Note: I don’t smoke. Cigarette in pic was just a prop. French style scarf
  • Wear a scarf around your neck. No, I don’t mean a big wool scarf for the winter. I’m talking about an accessory scarf that just pulls your outfit together. Silk, linen, whatever. Just grab one, preferably in a muted color, and make it look cool around your neck. This goes for both men and women.
  • Easy on the heavy foundation. Sure, French women wear makeup, but the focus is more on the eyes or lips. Most French women don’t look like they have a mask of foundation on. Less is more here. If you can get away with a sheer tinted moisturized or powder, do it.
How to look French long messy hair
  • Look nicely coiffed but a slight bit messy. This does NOT mean walk out of the house with a frizzy mess on your head. French women’s hair is never frizzy or plopped on top of the head in a messy bun (like my hair always is when I walk Dagny), but it is styled with a slight bedhead look. So use your straightener or curling iron or spray in some Bumble & Bumble Surf Spray, then don’t wash your hair for a few days and voila. Your look has been French-ic-ized.

Stored data entries:

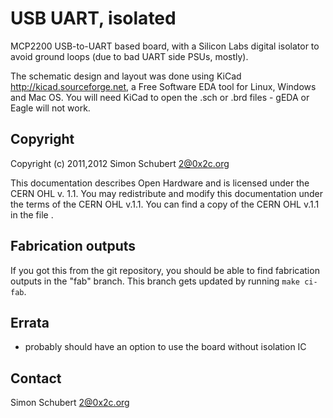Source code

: USB UART, isolated
==================

MCP2200 USB-to-UART based board, with a Silicon Labs digital isolator
to avoid ground loops (due to bad UART side PSUs, mostly).

The schematic design and layout was done using KiCad <http://kicad.sourceforge.net>,
a Free Software EDA tool for Linux, Windows and Mac OS.  You will need
KiCad to open the .sch or .brd files - gEDA or Eagle will not work.


Copyright
---------

Copyright (c) 2011,2012 Simon Schubert <2@0x2c.org>

This documentation describes Open Hardware and is licensed under the
CERN OHL v. 1.1.  You may redistribute and modify this documentation
under the terms of the CERN OHL v.1.1.  You can find a copy of the
CERN OHL v.1.1 in the file <LICENSE>.


Fabrication outputs
-------------------

If you got this from the git repository, you should be able to find
fabrication outputs in the "fab" branch.  This branch gets updated by
running `make ci-fab`.


Errata
------

- probably should have an option to use the board without isolation IC


Contact
-------

Simon Schubert <2@0x2c.org>
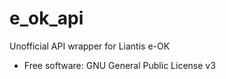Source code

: # e_ok_api

Unofficial API wrapper for Liantis e-OK

* Free software: GNU General Public License v3

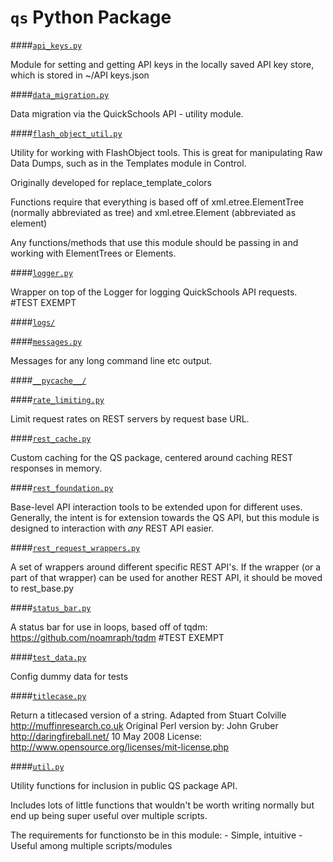 `qs` Python Package
===

####[`api_keys.py`](./api_keys.py)

Module for setting and getting API keys in the locally saved API key store,
which is stored in ~/API keys.json


####[`data_migration.py`](./data_migration.py)

Data migration via the QuickSchools API - utility module.

####[`flash_object_util.py`](./flash_object_util.py)


Utility for working with FlashObject tools. This is great for manipulating Raw
Data Dumps, such as in the Templates module in Control.

Originally developed for replace_template_colors

Functions require that everything is based off of xml.etree.ElementTree
(normally abbreviated as tree) and xml.etree.Element (abbreviated as element)

Any functions/methods that use this module should be passing in and working
with ElementTrees or Elements.


####[`logger.py`](./logger.py)

Wrapper on top of the Logger for logging QuickSchools API requests.
\#TEST EXEMPT


####[`logs/`](./logs)

####[`messages.py`](./messages.py)

Messages for any long command line etc output.

####[`__pycache__/`](./__pycache__)

####[`rate_limiting.py`](./rate_limiting.py)

Limit request rates on REST servers by request base URL.

####[`rest_cache.py`](./rest_cache.py)

Custom caching for the QS package, centered around caching REST responses
in memory.


####[`rest_foundation.py`](./rest_foundation.py)

Base-level API interaction tools to be extended upon for different uses.
Generally, the intent is for extension towards the QS API, but this module
is designed to interaction with *any* REST API easier.


####[`rest_request_wrappers.py`](./rest_request_wrappers.py)

A set of wrappers around different specific REST API's. If the wrapper (or a
part of that wrapper) can be used for another REST API, it should be moved to
rest_base.py


####[`status_bar.py`](./status_bar.py)

A status bar for use in loops, based off of tqdm:
https://github.com/noamraph/tqdm
\#TEST EXEMPT


####[`test_data.py`](./test_data.py)

Config dummy data for tests

####[`titlecase.py`](./titlecase.py)


Return a titlecased version of a string.
Adapted from Stuart Colville http://muffinresearch.co.uk
Original Perl version by: John Gruber http://daringfireball.net/ 10 May 2008
License: http://www.opensource.org/licenses/mit-license.php


####[`util.py`](./util.py)

Utility functions for inclusion in public QS package API.

Includes lots of little functions that wouldn't be worth writing normally
but end up being super useful over multiple scripts.

The requirements for functionsto be in this module:
    - Simple, intuitive
    - Useful among multiple scripts/modules
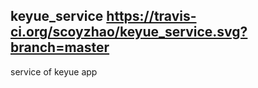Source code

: ## keyue_service https://travis-ci.org/scoyzhao/keyue_service.svg?branch=master

service of keyue app
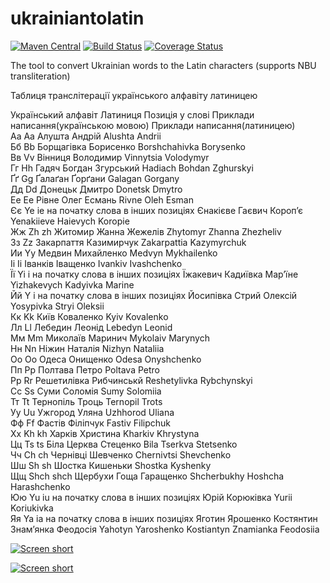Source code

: ukrainiantolatin
================

[![Maven Central](https://img.shields.io/maven-central/v/com.github.javadev/ukrainiantolatin.svg)](http://search.maven.org/#search%7Cga%7C1%7Cg%3A%22com.github.javadev%22%20AND%20a%3A%22ukrainiantolatin%22)
[![Build Status](https://secure.travis-ci.org/javadev/ukrainiantolatin.png)](http://travis-ci.org/javadev/ukrainiantolatin)
[![Coverage Status](https://coveralls.io/repos/javadev/ukrainiantolatin/badge.png)](https://coveralls.io/r/javadev/ukrainiantolatin)

The tool to convert Ukrainian words to the Latin characters (supports NBU transliteration)

Таблиця транслітерації українського алфавіту латиницею

Український алфавіт  Латиниця Позиція у слові    Приклади написання(українською мовою)  Приклади написання(латиницею)<br/>
Аа    Aа     Алушта Андрій   Alushta Andrii<br/>
Бб    Bb      Борщагівка Борисенко Borshchahivkа Borysenko<br/>
Вв    Vv      Вінниця Володимир   Vinnytsia Volodymyr<br/>
Гг    Hh      Гадяч Богдан Згурський  Hadiach Bohdan Zghurskyi<br/>
Ґґ    Gg      Ґалаґан Ґорґани   Galagan Gorgany<br/>
Дд    Dd      Донецьк Дмитро Donetsk Dmytro<br/>
Ее    Eе     Рівне Олег Есмань    Rivne Oleh Esman<br/>
Єє    Ye ie   на початку слова в інших позиціях   Єнакієве Гаєвич Короп’є   Yenakiieve Haievych Koropie<br/>
Жж    Zh zh       Житомир Жанна Жежелів    Zhytomyr Zhanna Zhezheliv<br/>
Зз    Zz      Закарпаття Казимирчук   Zakarpattia Kazymyrchuk<br/>
Ии    Yy      Медвин Михайленко   Medvyn Mykhailenko<br/>
Іі    Ii      Іванків Іващенко Ivankiv Ivashchenko<br/>
Її    Yi i    на початку слова в інших позиціях   Їжакевич Кадиївка Мар’їне   Yizhakevych Kadyivka Marine<br/>
Йй    Y i на початку слова в інших позиціях   Йосипівка Стрий Олексій    Yosypivka Stryi Oleksii<br/>
Кк    Kk      Київ Коваленко Kyiv Kovalenko<br/>
Лл    Ll      Лебедин Леонід Lebedyn Leonid<br/>
Мм    Mm      Миколаїв Маринич Mykolaiv Marynych<br/>
Нн    Nn      Ніжин Наталія   Nizhyn Nataliіa<br/>
Оо    Oo      Одеса Онищенко Odesa Onyshchenko<br/>
Пп    Pp      Полтава Петро   Poltava Petro<br/>
Рр    Rr      Решетилівка Рибчинськй Reshetylivka Rybchynskyi<br/>
Сс    Ss      Суми Соломія Sumy Solomiia<br/>
Тт    Tt      Тернопіль Троць   Ternopil Trots<br/>
Уу    Uu      Ужгород Уляна   Uzhhorod Uliana<br/>
Фф    Ff      Фастів Філіпчук   Fastiv Filipchuk<br/>
Хх    Kh kh       Харків Христина   Kharkiv Khrystyna<br/>
Цц    Ts ts       Біла Церква Стеценко  Bila Tserkva Stetsenko<br/>
Чч    Ch ch       Чернівці Шевченко   Chernivtsi Shevchenko<br/>
Шш    Sh sh       Шостка Кишеньки   Shostka Kyshenky<br/>
Щщ    Shch shch       Щербухи Гоща Гаращенко  Shcherbukhy Hoshcha Harashchenko<br/>
Юю    Yu іu  на початку слова в інших позиціях   Юрій Корюківка Yurii Koriukivka<br/>
Яя    Ya ia   на початку слова в інших позиціях   Яготин Ярошенко Костянтин Знам’янка Феодосія   Yahotyn Yaroshenko Kostiantyn Znamianka Feodosiia

[![Screen short](https://raw.github.com/javadev/ukrainiantolatin/master/ukrtolatin.png)](http://javadev.github.com/ukrainiantolatin/)

[![Screen short](https://raw.github.com/javadev/ukrainiantolatin/master/ukrtolatin2.png)](http://javadev.github.com/ukrainiantolatin/)
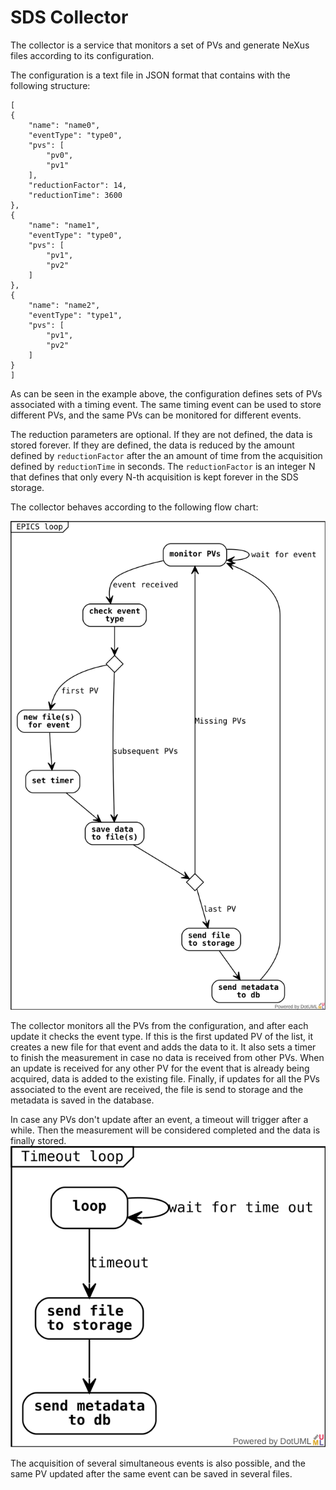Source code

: # SDS Collector

The collector is a service that monitors a set of PVs and generate NeXus files according to its configuration.

The configuration is a text file in JSON format that contains with the following structure:

    [
    {
        "name": "name0",
        "eventType": "type0",
        "pvs": [
            "pv0",
            "pv1"
        ],
        "reductionFactor": 14,
        "reductionTime": 3600
    },
    {
        "name": "name1",
        "eventType": "type0",
        "pvs": [
            "pv1",
            "pv2"
        ]
    },
    {
        "name": "name2",
        "eventType": "type1",
        "pvs": [
            "pv1",
            "pv2"
        ]
    }
    ]

As can be seen in the example above, the configuration defines sets of PVs associated with a timing event. The same timing event can be used to store different PVs, and the same PVs can be monitored for different events.

The reduction parameters are optional. If they are not defined, the data is stored forever. If they are defined, the data is reduced by the amount defined by `reductionFactor` after the an amount of time from the acquisition defined by `reductionTime` in seconds. The `reductionFactor` is an integer N that defines that only every N-th acquisition is kept forever in the SDS storage.

The collector behaves according to the following flow chart:

![](collector-epics.svg)

The collector monitors all the PVs from the configuration, and after each update it checks the event type. If this is the first updated PV of the list, it creates a new file for that event and adds the data to it. It also sets a timer to finish the measurement in case no data is received from other PVs.
When an update is received for any other PV for the event that is already being acquired, data is added to the existing file.
Finally, if updates for all the PVs associated to the event are received, the file is send to storage and the metadata is saved in the database.

In case any PVs don't update after an event, a timeout will trigger after a while. Then the measurement will be considered completed and the data is finally stored.
![](collector-timeout.svg)

The acquisition of several simultaneous events is also possible, and the same PV updated after the same event can be saved in several files.

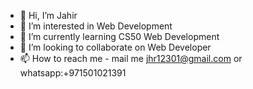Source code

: - 👋 Hi, I’m Jahir
- 👀 I’m interested in Web Development
- 🌱 I’m currently learning CS50 Web Development
- 💞️ I’m looking to collaborate on Web Developer
- 📫 How to reach me - mail  me jhr12301@gmail.com or whatsapp:+971501021391

<!---
jahir73/jahir73 is a ✨ special ✨ repository because its `README.md` (this file) appears on your GitHub profile.
You can click the Preview link to take a look at your changes.
--->
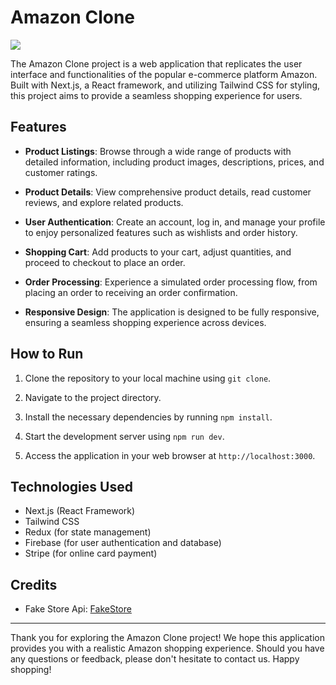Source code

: # Amazon Clone

<img src='https://res.cloudinary.com/pancholiraj/image/upload/v1690629284/github%20read%20me/amazon_mu49pa.jpg' />

The Amazon Clone project is a web application that replicates the user interface and functionalities of the popular e-commerce platform Amazon. Built with Next.js, a React framework, and utilizing Tailwind CSS for styling, this project aims to provide a seamless shopping experience for users.

## Features

- **Product Listings**: Browse through a wide range of products with detailed information, including product images, descriptions, prices, and customer ratings.

- **Product Details**: View comprehensive product details, read customer reviews, and explore related products.

- **User Authentication**: Create an account, log in, and manage your profile to enjoy personalized features such as wishlists and order history.

- **Shopping Cart**: Add products to your cart, adjust quantities, and proceed to checkout to place an order.

- **Order Processing**: Experience a simulated order processing flow, from placing an order to receiving an order confirmation.

- **Responsive Design**: The application is designed to be fully responsive, ensuring a seamless shopping experience across devices.

## How to Run

1. Clone the repository to your local machine using `git clone`.

2. Navigate to the project directory.

3. Install the necessary dependencies by running `npm install`.

4. Start the development server using `npm run dev`.

5. Access the application in your web browser at `http://localhost:3000`.

## Technologies Used

- Next.js (React Framework)
- Tailwind CSS
- Redux (for state management)
- Firebase (for user authentication and database)
- Stripe (for online card payment)

## Credits

- Fake Store Api: [FakeStore](https://fakestoreapi.com/)


---

Thank you for exploring the Amazon Clone project! We hope this application provides you with a realistic Amazon shopping experience. Should you have any questions or feedback, please don't hesitate to contact us. Happy shopping!
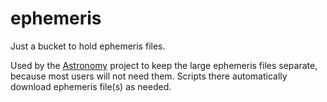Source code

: # ephemeris

Just a bucket to hold ephemeris files.

Used by the [Astronomy](https://github.com/cosinekitty/astronomy) project to keep the large ephemeris files separate, because most users will not need them.  Scripts there automatically download ephemeris file(s) as needed.

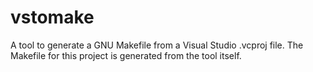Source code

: vstomake
========

A tool to generate a GNU Makefile from a Visual Studio .vcproj file. The Makefile
for this project is generated from the tool itself.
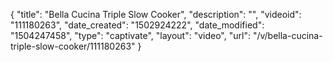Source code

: {
    "title": "Bella Cucina Triple Slow Cooker",
    "description": "",
    "videoid": "111180263",
    "date_created": "1502924222",
    "date_modified": "1504247458",
    "type": "captivate",
    "layout": "video",
    "url": "\/v\/bella-cucina-triple-slow-cooker\/111180263"
}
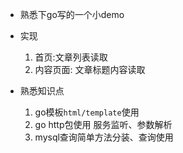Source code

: - 熟悉下go写的一个小demo
- 实现 
    1.   首页:文章列表读取
    2.  内容页面: 文章标题内容读取
   
- 熟悉知识点
    1.  go模板`html/template`使用
    2.  go http包使用 服务监听、参数解析
    3. mysql查询简单方法分装、查询使用
    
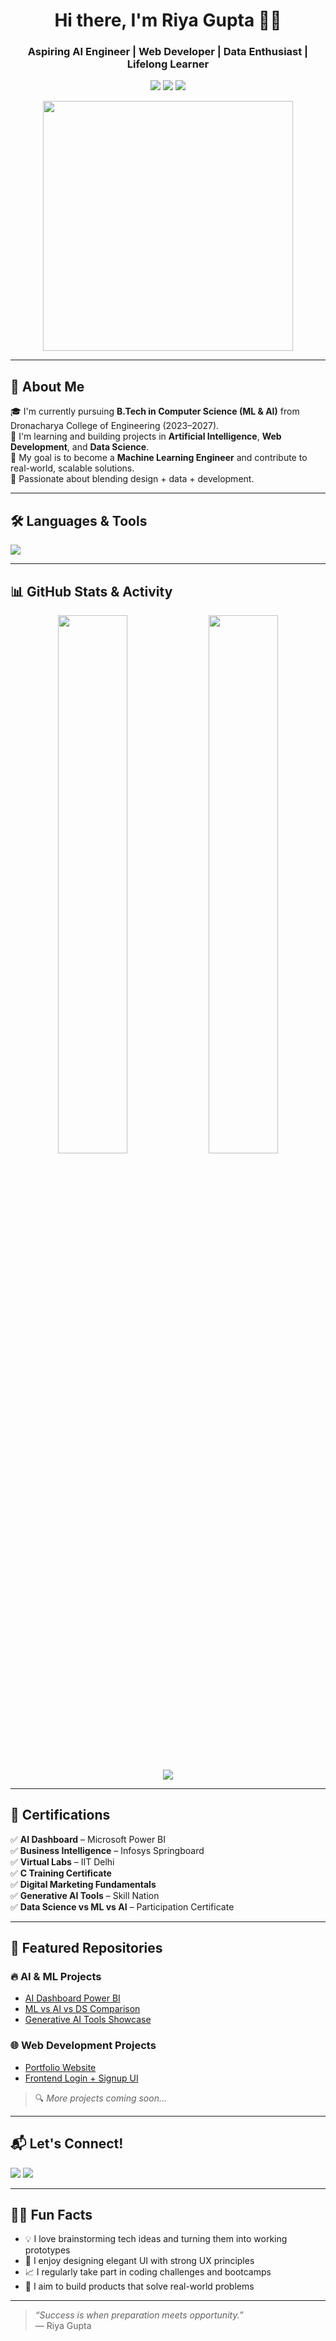 <!-- HEADER -->
<h1 align="center">Hi there, I'm Riya Gupta 👩‍💻</h1>
<h3 align="center">Aspiring AI Engineer | Web Developer | Data Enthusiast | Lifelong Learner</h3>

<p align="center">
  <img src="https://img.shields.io/badge/B.Tech-CSE%20(ML%20&%20AI)-blue" />
  <img src="https://img.shields.io/badge/Developer-Frontend%20%7C%20AI-brightgreen" />
  <img src="https://img.shields.io/badge/Location-Gurugram%2C%20India-red" />
</p>

<p align="center">
  <img src="https://media.giphy.com/media/qgQUggAC3Pfv687qPC/giphy.gif" width="400" />
</p>

---

## 💼 About Me
🎓 I'm currently pursuing **B.Tech in Computer Science (ML & AI)** from Dronacharya College of Engineering (2023–2027).  
🌱 I'm learning and building projects in **Artificial Intelligence**, **Web Development**, and **Data Science**.  
🚀 My goal is to become a **Machine Learning Engineer** and contribute to real-world, scalable solutions.  
🧠 Passionate about blending design + data + development.

---

## 🛠️ Languages & Tools

<p align="left">
  <img src="https://skillicons.dev/icons?i=html,css,js,php,python,java,c,r,mysql,git,vscode,figma" />
</p>

---

## 📊 GitHub Stats & Activity

<!-- ✅ FIXED: GitHub Stats -->
<p align="center">
  <img src="https://github-readme-stats.vercel.app/api?username=riyagupta1106&show_icons=true&theme=github_dark" width="47%" />
  <img src="https://github-readme-streak-stats.herokuapp.com?user=riyagupta1106&theme=github-dark" width="47%" />
</p>

<p align="center">
  <img src="https://github-readme-activity-graph.vercel.app/graph?username=riyagupta1106&theme=react-dark&hide_border=true&area=true" />
</p>


---

## 🧾 Certifications

✅ **AI Dashboard** – Microsoft Power BI  
✅ **Business Intelligence** – Infosys Springboard  
✅ **Virtual Labs** – IIT Delhi  
✅ **C Training Certificate**  
✅ **Digital Marketing Fundamentals**  
✅ **Generative AI Tools** – Skill Nation  
✅ **Data Science vs ML vs AI** – Participation Certificate  

---

## 📁 Featured Repositories

### 🔥 AI & ML Projects
- [AI Dashboard Power BI](https://github.com/riyagupta6011/ai-dashboard)  
- [ML vs AI vs DS Comparison](https://github.com/riyagupta6011/ml-vs-ai-vs-ds)  
- [Generative AI Tools Showcase](https://github.com/riyagupta6011/generative-ai-tools)

### 🌐 Web Development Projects
- [Portfolio Website](https://github.com/riyagupta6011/portfolio)  
- [Frontend Login + Signup UI](https://github.com/riyagupta6011/frontend-auth-ui)

> 🔍 *More projects coming soon…*

---

## 📬 Let's Connect!

<p align="left">
  <a href="mailto:riyagupta6011@gmail.com"><img src="https://img.shields.io/badge/Gmail-Email-blue?style=for-the-badge&logo=gmail" /></a>
  <a href="https://github.com/riyagupta6011"><img src="https://img.shields.io/badge/GitHub-@riyagupta6011-black?style=for-the-badge&logo=github" /></a>
  <!-- Optional future: LinkedIn / Portfolio -->
</p>

---

## 🙋‍♀️ Fun Facts

- 💡 I love brainstorming tech ideas and turning them into working prototypes  
- 🎨 I enjoy designing elegant UI with strong UX principles  
- 📈 I regularly take part in coding challenges and bootcamps  
- 🎯 I aim to build products that solve real-world problems

---

> *“Success is when preparation meets opportunity.”*  
> — Riya Gupta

→ YOUR TASKS
1 > According to the text on looking French, where do French women put the focus of their makeup?
2 > Continue the text on looking French from where it stops.
The stored data entries come from a different source than the text.

→ ANSWERS TO THE TASKS
1 > On the eyes or lips.

2 >
  • Wear clothes that work for you and be confident in them. French women look like they don’t give a sh*t when they walk down the street. Their outfits just work. Have that confident attitude and you’re halfway there. Also, ditch the North Face fleece and bright sneakers (my dog walking clothes don’t cut it) for a fitted jacket and less conspicuous street shoes. When choosing outfits, color is NOT better. Stay away from looking like a walking rainbow. French women wear shades of black, gray, beige and other neutrals with some color thrown in here and there. Whatever you do, don’t look sloppy. Make sure your clothes fit and aren’t baggy in all the wrong places. Fit is key.

Now that you know how to look French, you need to learn how to talk. This is a hilarious tutorial on all you need to know about French conversations. Enjoy!

Enjoy this post? Here’s more on the topic: How to Look French Part 2 >>

Do you know how to look French? What do think is a major must-have for French style?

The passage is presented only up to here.